The £44 million programme, led by Imperial College London, aims to develop next-generation vaccines that not only reduce disease severity, but also stop people from catching a virus in the first place.
“Vaccines that can stop transmission of a virus … are crucial to being able to end pandemics and epidemics swiftly,” said Dr Richard Hatchett, the chief executive of the Coalition for Epidemic Preparedness Innovations (Cepi), which is co-funding the five-year project.
“If we find a way to [block transmission] … with the next generation of Covid-19 vaccines, for example, we could then dramatically reduce the circulation of the Sars-Cov-2 virus and hence limit its ability to generate dangerous new variants,” he added.
Experts believe that inhaling a vaccine directly into the nose and lungs, rather than via an injection into muscle tissue, could be the key to triggering mucosal immunity – the type of protection that is believed to block infections.
“Coronaviruses typically infect people through cells lining their nose, throat and lungs,” said Chris Chiu, a professor of Infectious Diseases at Imperial and principal investigator for the project – called MusiCC.
“Mucosal immunity generated at these surfaces is highly specialised … Since they directly act in the place that viruses enter and exit the body, they could be the key to developing vaccines that can block viruses from being able to spread from one person to another.”
The global project is also significant because it will be based on human challenge trials.
Prof Danny Altman, a professor of immunology at Imperial, told the Telegraph the programme is unique because of the “sheer momentum of human challenge studies, at scale, coming stage centre”.

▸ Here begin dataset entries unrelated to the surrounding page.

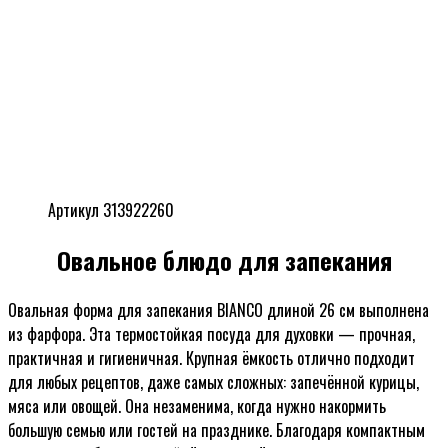
Артикул 313922260
Овальное блюдо для запекания
Овальная форма для запекания BIANCO длиной 26 см выполнена
из фарфора. Эта термостойкая посуда для духовки — прочная,
практичная и гигиеничная. Крупная ёмкость отлично подходит
для любых рецептов, даже самых сложных: запечённой курицы,
мяса или овощей. Она незаменима, когда нужно накормить
большую семью или гостей на празднике. Благодаря компактным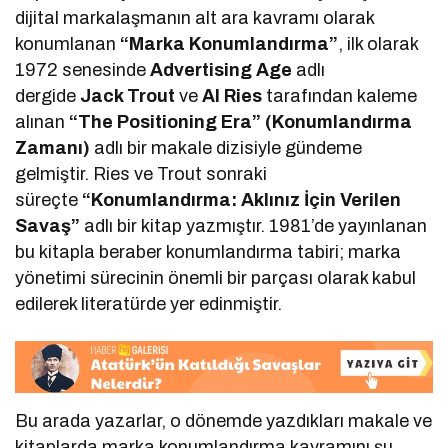
dijital markalaşmanın alt ara kavramı olarak
konumlanan
“Marka Konumlandırma”
, ilk olarak
1972 senesinde
Advertising Age
adlı
dergide
Jack Trout
ve
Al Ries
tarafından kaleme
alınan
“The Positioning Era” (Konumlandırma
Zamanı)
adlı bir makale dizisiyle gündeme
gelmiştir. Ries ve Trout sonraki
süreçte
“Konumlandırma: Aklınız İçin Verilen
Savaş”
adlı bir kitap yazmıştır. 1981’de yayınlanan
bu kitapla beraber konumlandırma tabiri; marka
yönetimi sürecinin önemli bir parçası olarak kabul
edilerek literatürde yer edinmiştir.
Bu arada yazarlar, o dönemde yazdıkları makale ve
kitaplarda marka konumlandırma kavramını şu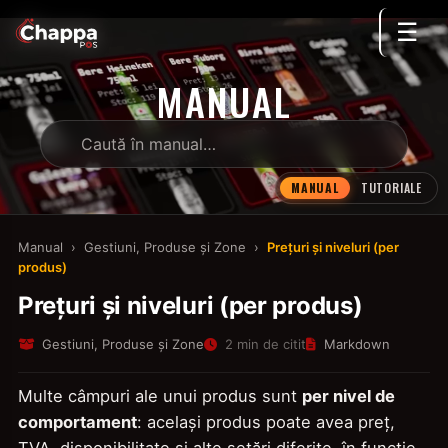
☰
MANUAL
MANUAL
TUTORIALE
Manual
›
Gestiuni, Produse și Zone
›
Prețuri și niveluri (per
produs)
Prețuri și niveluri (per produs)
Gestiuni, Produse și Zone
2 min de citit
Markdown
Multe câmpuri ale unui produs sunt
per nivel de
comportament
: același produs poate avea preț,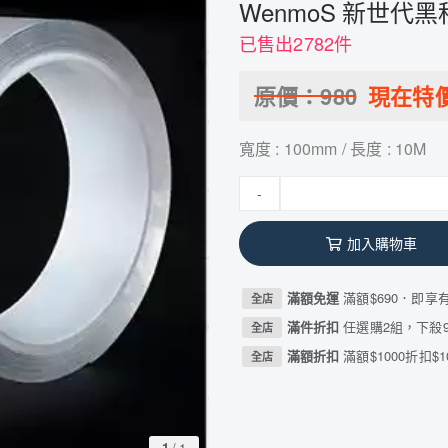
WenmoS 新世
已售出2782件
原價：
980
現在特
寬度 : 100mm / 長度 : 10M
-
加入購物車
滿額免運
滿額$690．即享
全店
滿件折扣
任選購2組，下殺9
全店
滿額折扣
滿額$1000折扣$1
全店
1
/
1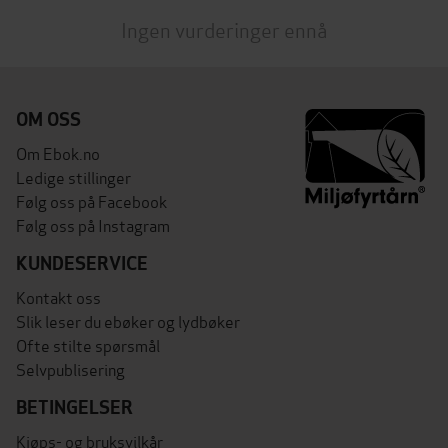
Ingen vurderinger ennå
OM OSS
Om Ebok.no
Ledige stillinger
Følg oss på Facebook
Følg oss på Instagram
KUNDESERVICE
Kontakt oss
Slik leser du ebøker og lydbøker
Ofte stilte spørsmål
Selvpublisering
BETINGELSER
Kjøps- og bruksvilkår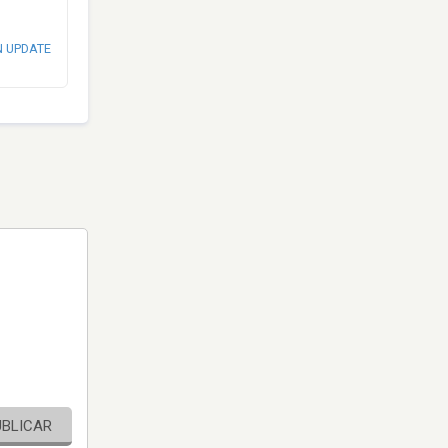
N UPDATE
UBLICAR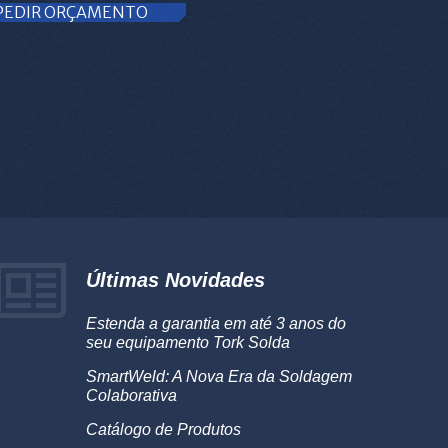
PEDIR ORÇAMENTO
Últimas Novidades
Estenda a garantia em até 3 anos do
seu equipamento Tork Solda
SmartWeld: A Nova Era da Soldagem
Colaborativa
Catálogo de Produtos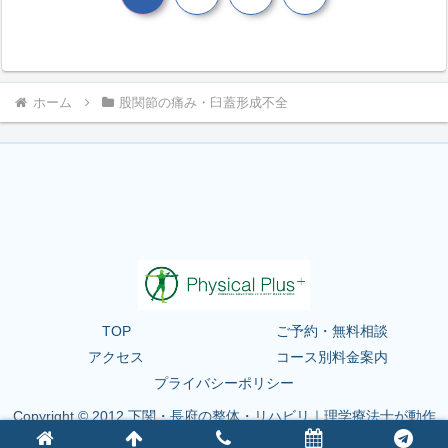
へ
ホーム
股関節の痛み・臼蓋形成不全
TOP
ご予約・無料相談
アクセス
コース別料金案内
プライバシーポリシー
Copyright © 2012 下関・長府の整体・リハビリ｜理学療法士が動作
を整えるフィジカルプラス下関 All Rights Reserved.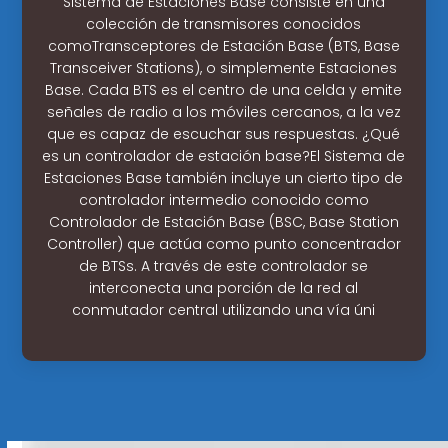
Sistema de Estaciones Base consiste en una
colección de transmisores conocidos
comoTransceptores de Estación Base (BTS, Base
Transceiver Stations), o simplemente Estaciones
Base. Cada BTS es el centro de una celda y emite
señales de radio a los móviles cercanos, a la vez
que es capaz de escuchar sus respuestas. ¿Qué
es un controlador de estación base?El Sistema de
Estaciones Base también incluye un cierto tipo de
controlador intermedio conocido como
Controlador de Estación Base (BSC, Base Station
Controller) que actúa como punto concentrador
de BTSs. A través de este controlador se
interconecta una porción de la red al
conmutador central utilizando una vía úni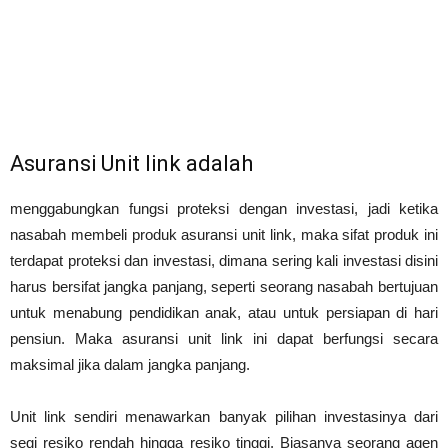
Asuransi Unit link adalah
menggabungkan fungsi proteksi dengan investasi, jadi ketika
nasabah membeli produk asuransi unit link, maka sifat produk ini
terdapat proteksi dan investasi, dimana sering kali investasi disini
harus bersifat jangka panjang, seperti seorang nasabah bertujuan
untuk menabung pendidikan anak, atau untuk persiapan di hari
pensiun. Maka asuransi unit link ini dapat berfungsi secara
maksimal jika dalam jangka panjang.
Unit link sendiri menawarkan banyak pilihan investasinya dari
segi resiko rendah hingga resiko tinggi. Biasanya seorang agen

These medical studies intentionally infect individuals with a particular disease, to test whether vaccines or drugs work. They also give scientists unique opportunities to track how an illness develops, including the relationship between a virus and the human immune system.
While they have been used for decades to better understand diseases such as malaria, flu, typhoid and cholera, there are tight regulations on when and how they can be deployed.
But last year, Imperial announced that the world’s first Covid-19 human challenge trial was safe in 36 young adults, laying the groundwork for their use more broadly. Now, the consortium will develop a trial that can be used concurrently in multiple sites worldwide.
MusiCC will test the potential of several nasal spray vaccines against betacoronaviruses – the pathogen family that includes Sars-Cov-2, Mers and several seasonal common cold viruses. Trials will take place across several sites, each involving small groups of young, healthy volunteers.
“This is highly significant considering that one of the major hurdles in the vaccine campaign against Covid was the failure in inducing mucosal immunity,” Prof Linfa Wang, from the Programme in Emerging Infectious Diseases at Duke-NUS Medical School in Singapore, which is part of the consortium, told The Telegraph.
“This model will also be highly important for other viruses of pandemic potential.”